No Buffer To Protect Public Health From Delhi's Air Pollution

He says that the wind speed across Delhi and its wider airshed "dropped close to zero". This means "nothing was coming in and nothing was going out". He also noted that stubble burning in the neighboring state is not the problem, rather Delhi is choking on its own emission. He explains that the vertical dispersion was restricted by a shallow inversion layer, which was approximately 500 to 700 metres deep. Which means, emission from a fixed point sources linger where they released, and it creates a localized pollution hotspot instead of spreading, because there was almost no wind.

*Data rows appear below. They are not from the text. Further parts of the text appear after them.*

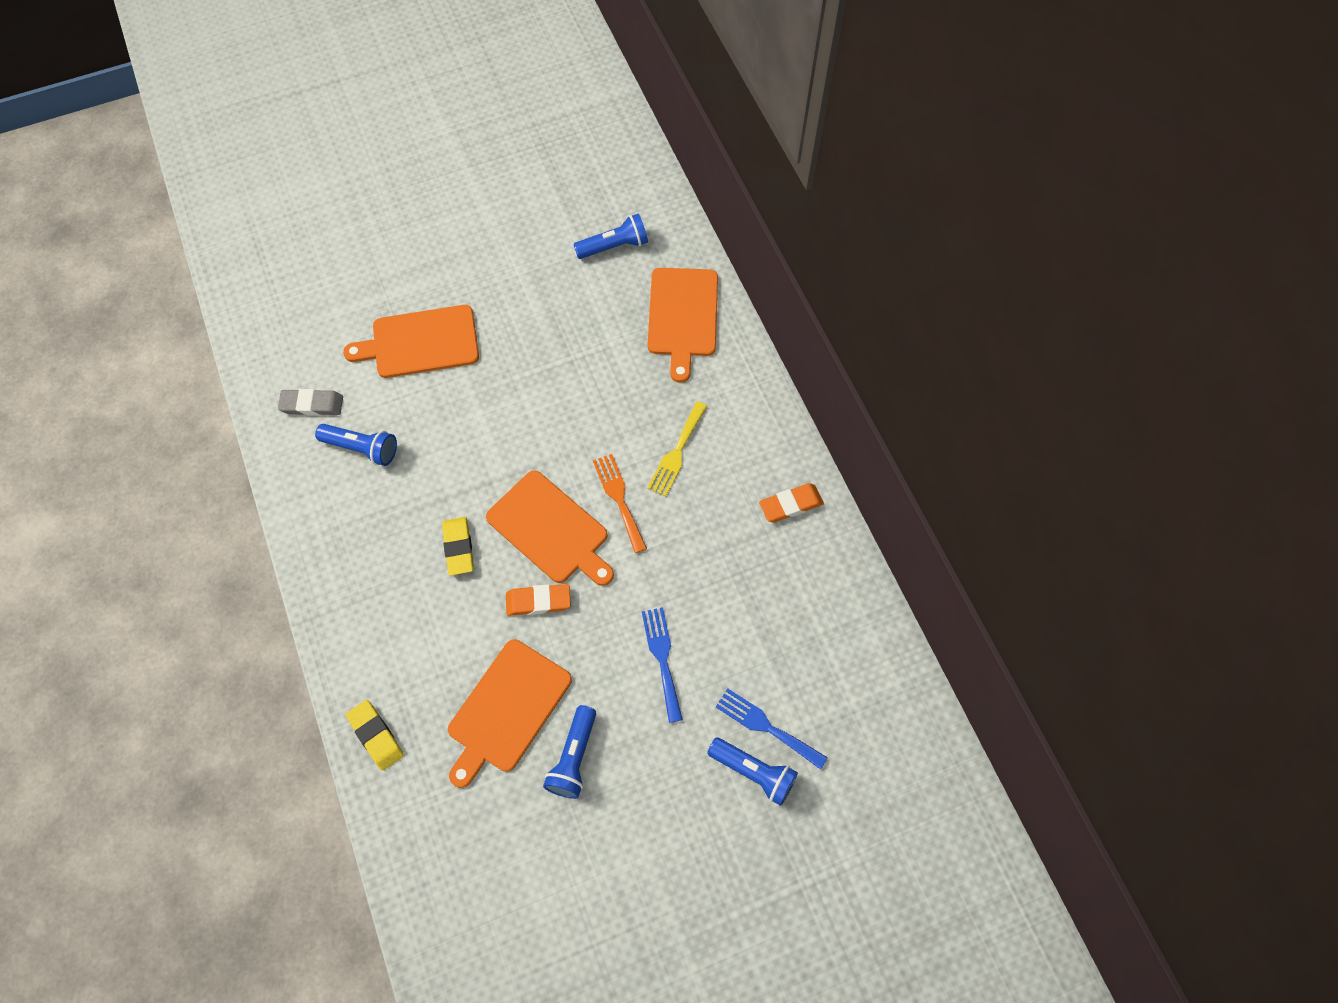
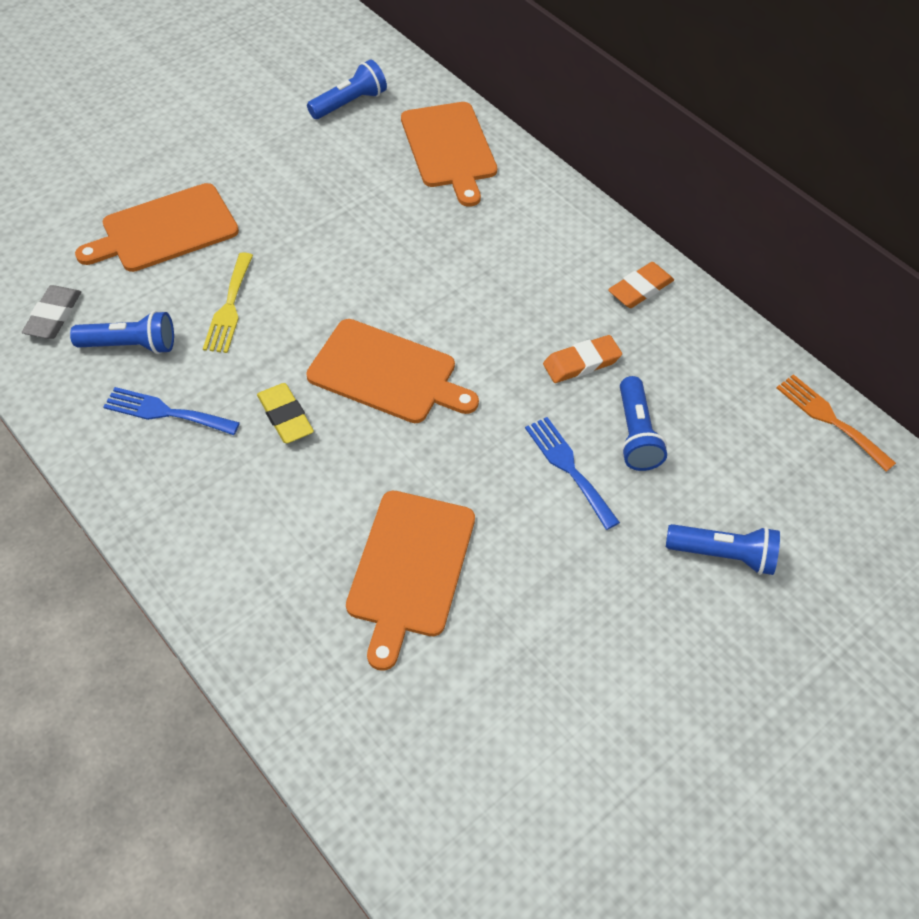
camera: 20 degrees left, 10 degrees down
grey eraser [278,389,343,416] -> grey eraser turned 60 degrees counterclockwise [22,285,81,339]
yellow eraser [346,700,404,771] -> none
orange eraser [506,584,571,616] -> orange eraser moved to [543,335,622,383]
blue flashlight [543,705,596,799] -> blue flashlight moved to [620,376,667,471]
orange fork [593,454,647,553] -> orange fork moved to [776,374,896,472]
yellow fork [647,402,707,497] -> yellow fork moved to [203,252,253,353]
blue fork [716,688,828,769] -> blue fork moved to [103,387,240,435]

He explained that the atmosphere here has temporarily lost its capacity to clean itself. Even if this is for couple of days, this has become very apparent in Delhi. "When the air stands still, stagnation sets in, ventilation collapses, and the system is left with no buffer to protect public health. When the weather naps, there is nowhere left to hide. Yet, we continue to blame the weather instead of our emissions," he writes.

Read: AQI Explained: It’s Not Temperature, As Delhi CM Says, Here’s What the Air Quality Index Really Means

Could There Be A Solution?

Beig writes that if Delhi is able to cut its local pollution by 50 per cent, the pollution too could drop by 50 per cent. The emission should happen across the airshed. However, the focus should be for a long-term action on the source of emission and not short-term optics like cloud seeding, smog towers, water sprinkling or air purifiers.

In fact, as per a study published in Sustainability (MDPI), an open access journal, which mapped Delhi's air quality between 1990 to 2022 and found that transports emit around 10 to 30% of pollution, whereas agricultural residue burning, which is a seasonal source of pollution leads to less than 3% of pollution, whereas firecrackers, another seasonal source, leads to less than 1% of pollution.

Pollution's Impact On Health

However, despite the global studies highlighting the country's ever-growing pollution problem, the Centre stated that "there is no conclusive data available in the country to establish direct correlation if death/disease exclusively due to air pollution."

The study estimated: “1·5 million deaths occurred annually due to long-term exposure to PM2·5 in India every year in excess of the 5 μg/m3 that is recommended by the WHO ambient air quality guidelines.”

The study noted that every 10μg/m³ increase in annual PM2·5 concentration was associated with an 8.6 pc higher risk of all-cause mortality.

Using India’s National Ambient Air Quality Standards, researchers estimate that about 3.8 million deaths between 2009 and 2019 were linked to PM2.5 exposure. When WHO guidelines were applied, the number rose sharply to 16.6 million, nearly one-fourth of all deaths in the country. The analysis relied on advanced causal methods and high-resolution models that mapped district-level PM2.5 exposure across India, while accounting for factors such as socioeconomic status, age distribution, and indoor air pollution.